International Conference on Principles and Practice of Declarative
September 29 - October 1, 1999
Carnegie Mellon University
School of Computer Science
Logical frameworks have been designed as meta-languages in which deductive systems can be specified naturally and concisely. By providing direct support for common concepts of logics and programming languages, framework implementations such as Isabelle allow the rapid construction of theorem proving environments for specific logics. Logical frameworks have found significant applications in a variety of areas, including program and protocol verification and safe execution of mobile code.
Recently, researchers have exploited the directness of encodings of deductive systems in logical frameworks to reason not only within but habout logics. At the core of these efforts lies the design and implementation of meta-logical frameworks - languages in which properties of logical systems can be expressed and proven.
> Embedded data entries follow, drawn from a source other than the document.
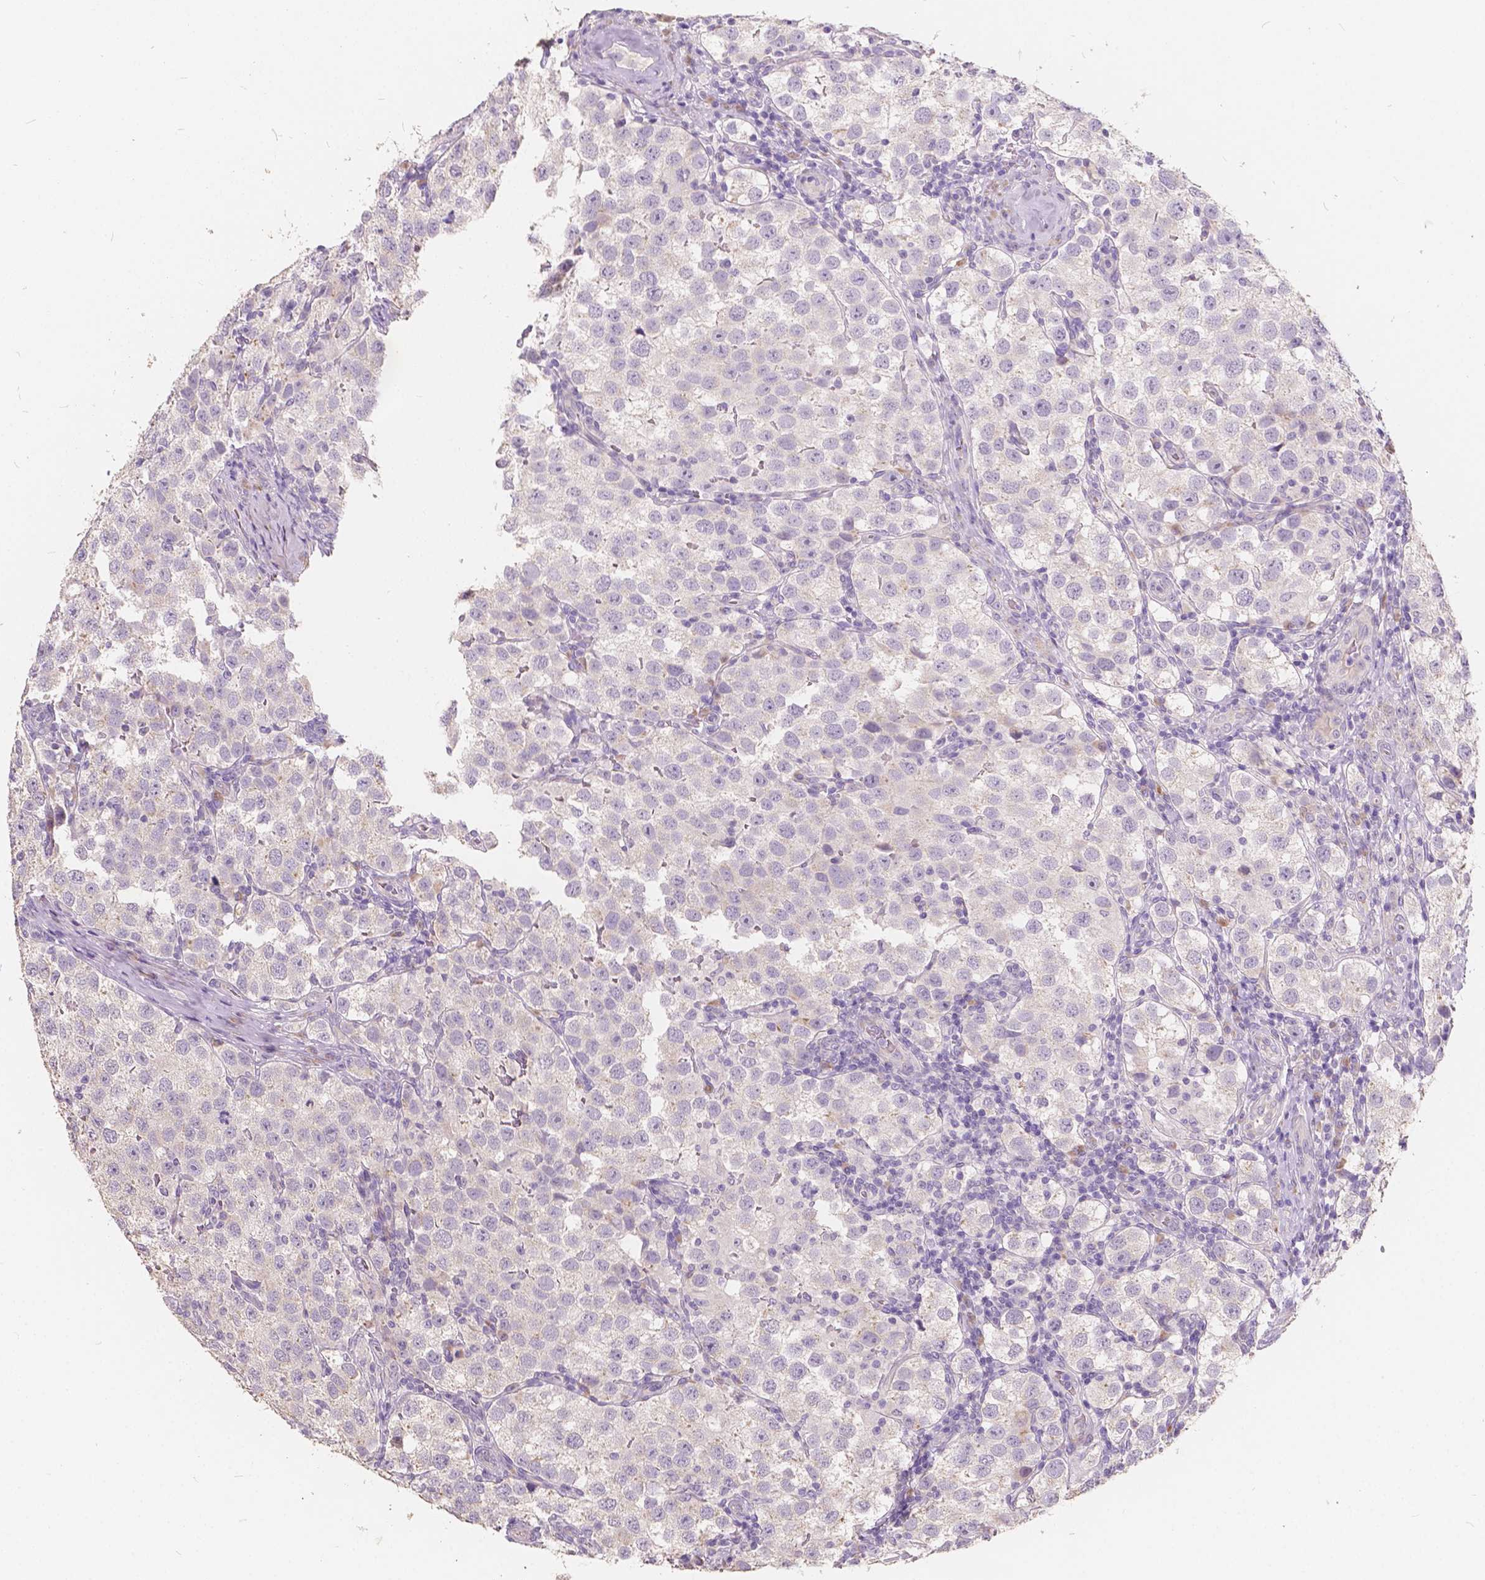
{"staining": {"intensity": "negative", "quantity": "none", "location": "none"}, "tissue": "testis cancer", "cell_type": "Tumor cells", "image_type": "cancer", "snomed": [{"axis": "morphology", "description": "Seminoma, NOS"}, {"axis": "topography", "description": "Testis"}], "caption": "This photomicrograph is of seminoma (testis) stained with IHC to label a protein in brown with the nuclei are counter-stained blue. There is no staining in tumor cells. The staining is performed using DAB (3,3'-diaminobenzidine) brown chromogen with nuclei counter-stained in using hematoxylin.", "gene": "SLC7A8", "patient": {"sex": "male", "age": 37}}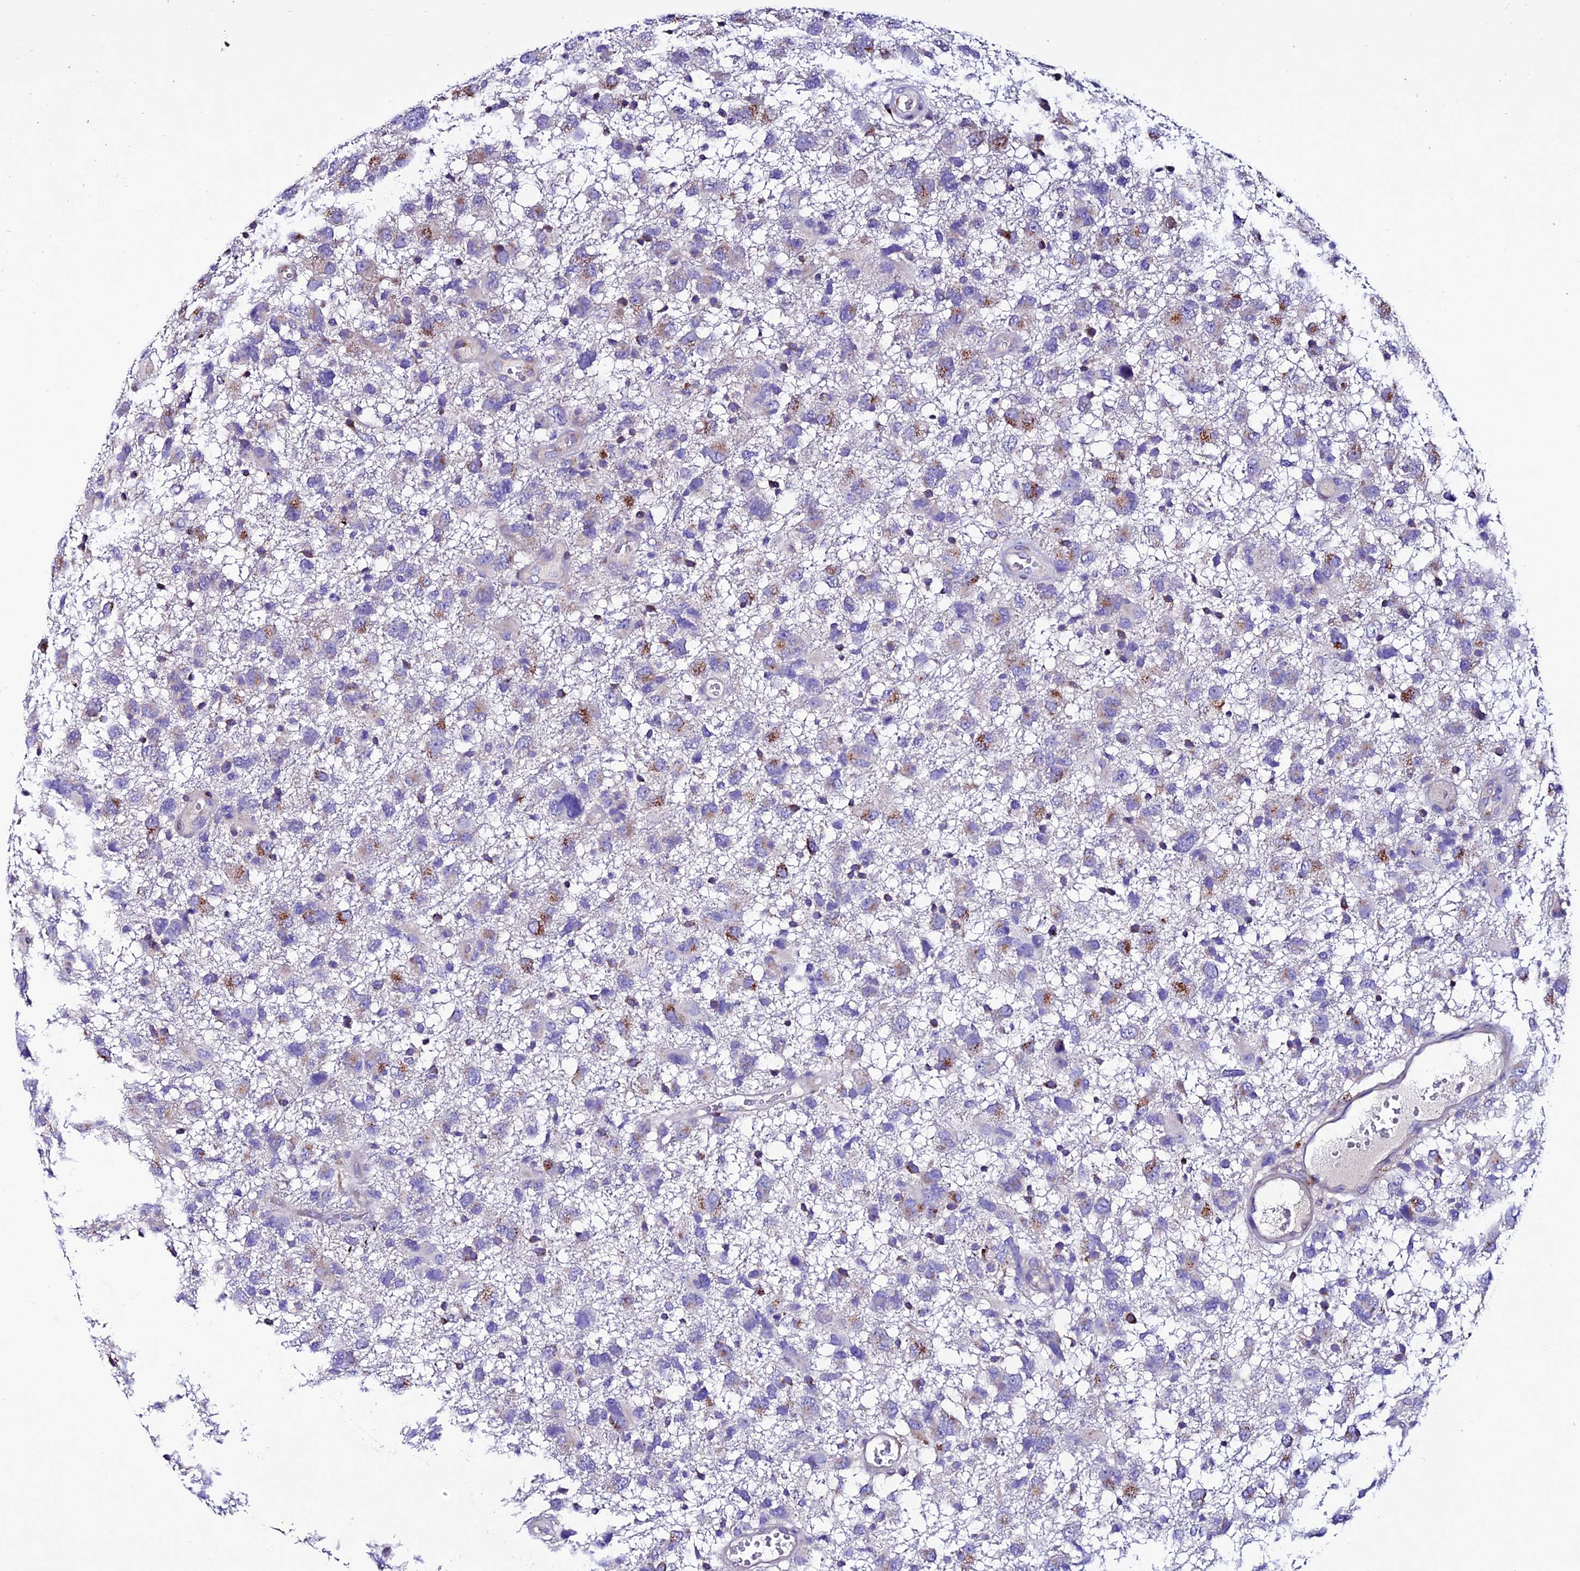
{"staining": {"intensity": "moderate", "quantity": "25%-75%", "location": "cytoplasmic/membranous"}, "tissue": "glioma", "cell_type": "Tumor cells", "image_type": "cancer", "snomed": [{"axis": "morphology", "description": "Glioma, malignant, High grade"}, {"axis": "topography", "description": "Brain"}], "caption": "Human glioma stained for a protein (brown) demonstrates moderate cytoplasmic/membranous positive positivity in approximately 25%-75% of tumor cells.", "gene": "OR51Q1", "patient": {"sex": "male", "age": 61}}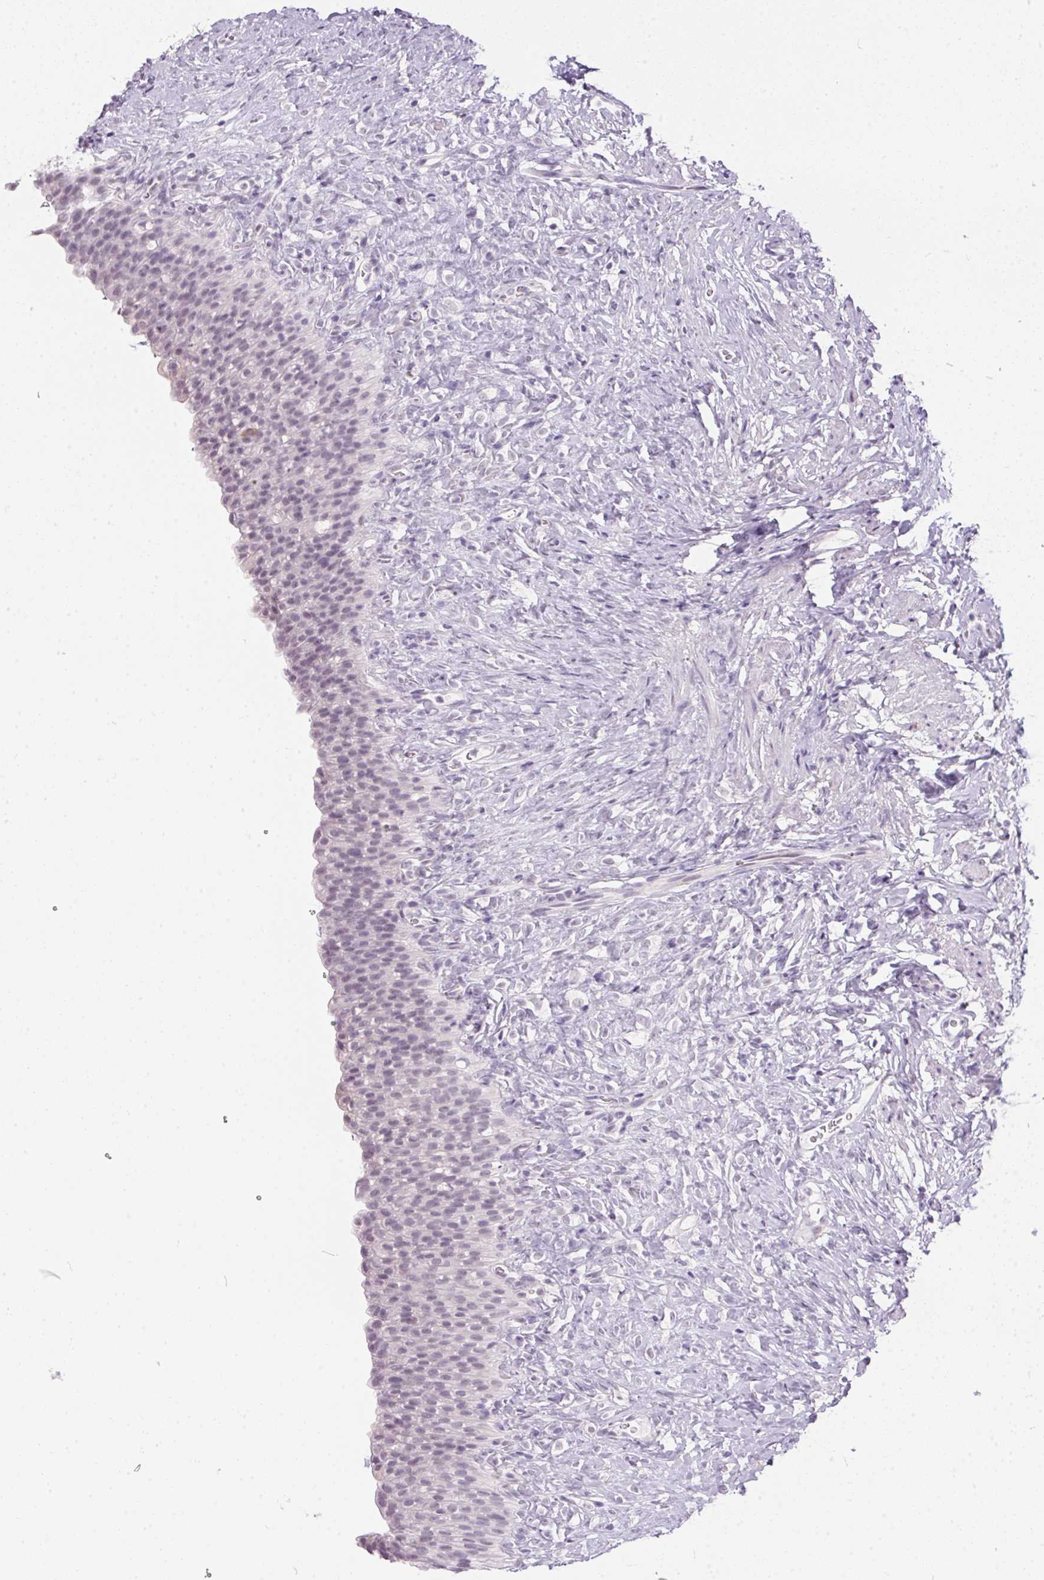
{"staining": {"intensity": "negative", "quantity": "none", "location": "none"}, "tissue": "urinary bladder", "cell_type": "Urothelial cells", "image_type": "normal", "snomed": [{"axis": "morphology", "description": "Normal tissue, NOS"}, {"axis": "topography", "description": "Urinary bladder"}, {"axis": "topography", "description": "Prostate"}], "caption": "Urothelial cells are negative for protein expression in unremarkable human urinary bladder. Brightfield microscopy of immunohistochemistry stained with DAB (3,3'-diaminobenzidine) (brown) and hematoxylin (blue), captured at high magnification.", "gene": "GBP6", "patient": {"sex": "male", "age": 76}}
In this tutorial talk we first provide a brief introduction to the central techniques of logical frameworks. We then analyze the requirements for meta-logical frameworks and sketch and compare three different approaches: inductive definitions [Basin and Constable 93], definitional reflection [McDowell and Miller 97], and dependent pattern matching and recursion [Schürmann and Pfenning 98]. The last appears to be most amenable to automation and we discuss its design and implementation in the Twelf system in more detail. Recent successful experiments with this implementation include automatic proofs of cut-elimination for full first-order intuitionistic logic, the diamond property for parallel reduction in the untyped lambda-calculus, and the soundness and completeness of uniform derivations for hereditary Harrop formulas.